Even Sarkozy, who started out with promises of breaking with the past, has gradually changed his language. Last week, he called free trade "a policy of naivety" and vowed to go on "a diplomatic offensive" to lower the euro. The former finance minister who bailed out the train maker Alstom, he also promised an industrial policy that would block foreign takeover bids of strategic companies.

"They tell you that the state can no longer intervene because globalization has annulled the power of states," Sarkozy said in a recent campaign speech. "They tell you that there are only two choices possible: perish or adapt, in other words renounce our values, our culture, ourselves."

But perish or adapt is exactly what this is about, said Dennis Hennequin, president of McDonald's Europe who spent seven years at the helm of McDonald's France until 2003. "There is an economic war going on," Hennequin said. "If we want to matter in Europe and in the world, we need to sort out our economy."

French GDP per capita has slipped from 7th place to 17th place over the past quarter century. Its government debt has grown faster than that of any other western European country in the past decade, and growth has consistently fallen a percentage point short of that of the United States in the past 25 years.

Last week, one of France's richest men, François Pinault, denounced what he called France's "Social Marxist culture." Michel Pébereau, chairman of BNP Paribas, has urged candidates to cut public spending and debt.

Laurence Parisot, president of the Medef employer federation, has published a concise book outlining her vision for France, "In Need of Air." Parisot says that no candidate offers what France needs: policies that focus on bolstering supply, rather than demand.

Many entrepreneurs express frustration with all the candidates, but predict that the business vote will go to Sarkozy, who is perceived to be the "least bad."

As if to respond to the corporate activism, unions have been busy flexing their muscles in countless protests.

On Tuesday, Airbus unions are planning another strike In Marseille, port workers just staged their longest strike since 1993. At a PSA Peugeot Citroën factory, 10 percent of the staff has been on strike for a month for higher pay. Last week the unemployment office, the ANPE, struck against proposals to privatize it. As Le Monde put it in a recent editorial: "The future president is warned: He or she will not benefit from a grace period from the unions."
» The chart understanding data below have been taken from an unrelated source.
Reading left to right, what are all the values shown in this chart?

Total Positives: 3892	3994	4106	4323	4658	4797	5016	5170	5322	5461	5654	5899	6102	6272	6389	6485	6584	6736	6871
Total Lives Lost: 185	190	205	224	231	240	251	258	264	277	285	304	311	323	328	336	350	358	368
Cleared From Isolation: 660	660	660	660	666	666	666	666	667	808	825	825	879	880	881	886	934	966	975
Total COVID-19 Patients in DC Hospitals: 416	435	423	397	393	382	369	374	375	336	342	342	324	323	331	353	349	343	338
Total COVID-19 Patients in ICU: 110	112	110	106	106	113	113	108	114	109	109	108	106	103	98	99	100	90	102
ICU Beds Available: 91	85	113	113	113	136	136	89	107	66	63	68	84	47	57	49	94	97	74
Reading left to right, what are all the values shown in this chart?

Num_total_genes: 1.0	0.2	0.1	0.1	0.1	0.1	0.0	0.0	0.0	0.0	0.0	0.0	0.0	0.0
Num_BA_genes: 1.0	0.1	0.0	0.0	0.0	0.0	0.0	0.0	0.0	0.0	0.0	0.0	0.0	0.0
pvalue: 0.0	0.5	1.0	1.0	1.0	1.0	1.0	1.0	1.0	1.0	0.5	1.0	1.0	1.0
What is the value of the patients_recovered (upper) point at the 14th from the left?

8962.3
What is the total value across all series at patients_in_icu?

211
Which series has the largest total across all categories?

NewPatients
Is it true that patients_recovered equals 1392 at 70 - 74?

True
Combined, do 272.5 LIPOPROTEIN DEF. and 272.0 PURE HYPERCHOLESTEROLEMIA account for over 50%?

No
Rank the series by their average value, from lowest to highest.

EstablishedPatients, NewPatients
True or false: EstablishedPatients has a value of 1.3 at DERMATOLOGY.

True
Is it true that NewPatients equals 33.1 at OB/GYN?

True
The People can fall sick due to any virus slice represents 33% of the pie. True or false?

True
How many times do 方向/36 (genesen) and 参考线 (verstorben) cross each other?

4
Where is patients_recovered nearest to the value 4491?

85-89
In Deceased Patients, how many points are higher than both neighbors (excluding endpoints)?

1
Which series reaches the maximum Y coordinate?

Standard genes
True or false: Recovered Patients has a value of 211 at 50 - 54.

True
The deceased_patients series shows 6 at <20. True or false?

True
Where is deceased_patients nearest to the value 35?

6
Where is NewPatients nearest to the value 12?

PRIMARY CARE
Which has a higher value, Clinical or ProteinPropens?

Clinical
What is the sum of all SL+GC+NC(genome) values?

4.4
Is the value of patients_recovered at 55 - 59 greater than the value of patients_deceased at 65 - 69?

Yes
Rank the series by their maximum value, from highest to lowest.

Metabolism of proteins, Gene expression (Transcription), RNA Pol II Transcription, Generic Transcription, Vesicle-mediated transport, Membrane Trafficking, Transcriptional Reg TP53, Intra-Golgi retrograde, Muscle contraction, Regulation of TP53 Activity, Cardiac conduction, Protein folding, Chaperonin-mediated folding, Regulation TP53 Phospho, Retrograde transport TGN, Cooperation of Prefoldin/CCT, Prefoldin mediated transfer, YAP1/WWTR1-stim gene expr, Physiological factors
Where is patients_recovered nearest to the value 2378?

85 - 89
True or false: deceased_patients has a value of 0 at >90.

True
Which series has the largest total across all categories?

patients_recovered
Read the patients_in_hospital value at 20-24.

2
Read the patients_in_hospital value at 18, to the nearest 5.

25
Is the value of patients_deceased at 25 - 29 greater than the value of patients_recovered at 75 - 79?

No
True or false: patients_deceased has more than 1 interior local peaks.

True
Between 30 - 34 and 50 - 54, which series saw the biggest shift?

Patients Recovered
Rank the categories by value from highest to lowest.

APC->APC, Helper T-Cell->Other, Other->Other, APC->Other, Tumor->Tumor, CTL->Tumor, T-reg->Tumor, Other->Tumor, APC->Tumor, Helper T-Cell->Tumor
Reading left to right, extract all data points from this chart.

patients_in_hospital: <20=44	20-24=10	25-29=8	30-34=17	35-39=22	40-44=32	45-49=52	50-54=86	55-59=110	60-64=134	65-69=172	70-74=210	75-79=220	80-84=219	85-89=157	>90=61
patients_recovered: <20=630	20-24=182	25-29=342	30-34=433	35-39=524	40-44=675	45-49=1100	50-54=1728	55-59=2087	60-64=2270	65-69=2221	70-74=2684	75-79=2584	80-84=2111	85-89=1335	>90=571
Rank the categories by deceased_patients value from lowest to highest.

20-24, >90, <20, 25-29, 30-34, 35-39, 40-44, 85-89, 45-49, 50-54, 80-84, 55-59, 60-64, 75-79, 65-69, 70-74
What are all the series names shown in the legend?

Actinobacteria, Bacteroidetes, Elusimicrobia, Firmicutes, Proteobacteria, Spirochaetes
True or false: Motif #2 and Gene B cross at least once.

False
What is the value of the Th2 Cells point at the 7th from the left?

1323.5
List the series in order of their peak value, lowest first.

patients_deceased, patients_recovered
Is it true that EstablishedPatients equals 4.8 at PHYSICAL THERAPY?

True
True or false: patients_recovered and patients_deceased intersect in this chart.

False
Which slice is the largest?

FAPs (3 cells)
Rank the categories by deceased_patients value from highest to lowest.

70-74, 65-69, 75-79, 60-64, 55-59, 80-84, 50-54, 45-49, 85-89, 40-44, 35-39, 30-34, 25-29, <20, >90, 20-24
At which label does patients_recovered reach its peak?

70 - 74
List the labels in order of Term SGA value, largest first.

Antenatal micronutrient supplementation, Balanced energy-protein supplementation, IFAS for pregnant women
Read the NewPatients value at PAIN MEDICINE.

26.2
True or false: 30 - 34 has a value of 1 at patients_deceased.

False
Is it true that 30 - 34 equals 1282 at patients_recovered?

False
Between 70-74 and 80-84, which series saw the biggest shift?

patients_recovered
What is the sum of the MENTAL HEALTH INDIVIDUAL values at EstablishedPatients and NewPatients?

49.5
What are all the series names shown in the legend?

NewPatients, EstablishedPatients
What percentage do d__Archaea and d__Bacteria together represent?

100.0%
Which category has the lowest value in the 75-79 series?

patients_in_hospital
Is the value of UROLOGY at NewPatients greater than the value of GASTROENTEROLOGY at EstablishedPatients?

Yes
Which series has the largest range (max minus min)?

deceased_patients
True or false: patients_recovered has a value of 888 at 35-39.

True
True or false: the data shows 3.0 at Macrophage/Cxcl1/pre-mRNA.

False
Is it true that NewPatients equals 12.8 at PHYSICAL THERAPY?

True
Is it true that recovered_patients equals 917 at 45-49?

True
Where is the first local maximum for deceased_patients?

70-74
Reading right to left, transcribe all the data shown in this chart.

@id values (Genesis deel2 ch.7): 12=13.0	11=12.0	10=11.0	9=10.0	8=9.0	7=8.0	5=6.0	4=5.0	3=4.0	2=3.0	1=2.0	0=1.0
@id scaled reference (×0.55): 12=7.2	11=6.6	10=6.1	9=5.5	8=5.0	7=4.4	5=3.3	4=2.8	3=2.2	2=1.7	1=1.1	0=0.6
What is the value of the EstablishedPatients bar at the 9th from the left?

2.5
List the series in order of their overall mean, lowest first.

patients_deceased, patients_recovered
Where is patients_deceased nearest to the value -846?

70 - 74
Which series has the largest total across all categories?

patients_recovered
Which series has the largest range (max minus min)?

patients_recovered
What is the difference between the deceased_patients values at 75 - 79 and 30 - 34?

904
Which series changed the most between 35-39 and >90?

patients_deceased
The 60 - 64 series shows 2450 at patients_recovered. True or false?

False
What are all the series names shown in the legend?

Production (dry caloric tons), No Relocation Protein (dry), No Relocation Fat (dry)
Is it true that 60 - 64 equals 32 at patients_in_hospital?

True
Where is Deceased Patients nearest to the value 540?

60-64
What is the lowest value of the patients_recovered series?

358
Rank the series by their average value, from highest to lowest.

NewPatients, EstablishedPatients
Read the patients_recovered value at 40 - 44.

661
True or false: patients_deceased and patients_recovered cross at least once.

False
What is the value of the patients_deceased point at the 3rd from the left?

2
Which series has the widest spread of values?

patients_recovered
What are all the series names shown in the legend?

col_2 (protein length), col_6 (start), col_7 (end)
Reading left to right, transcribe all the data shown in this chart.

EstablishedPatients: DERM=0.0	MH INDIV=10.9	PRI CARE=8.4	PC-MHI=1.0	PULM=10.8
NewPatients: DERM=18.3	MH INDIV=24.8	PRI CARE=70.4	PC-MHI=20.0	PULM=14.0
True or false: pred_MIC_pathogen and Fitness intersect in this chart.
The paradox, some experts said, is that France is in many ways highly globalized. McDonald's makes most of its profit outside the United States in France. A third of Europe's biggest multinationals are French. More than one in seven employees in France work for a foreign-owned company.

"There are two Frances, one France that is globalized and one France that is scared of globalization," said Yvon Jacob, president of the Group of Industrial Federations. "The battle between those two Frances is what this election should be about. But I'm not sure voters will get a clear choice."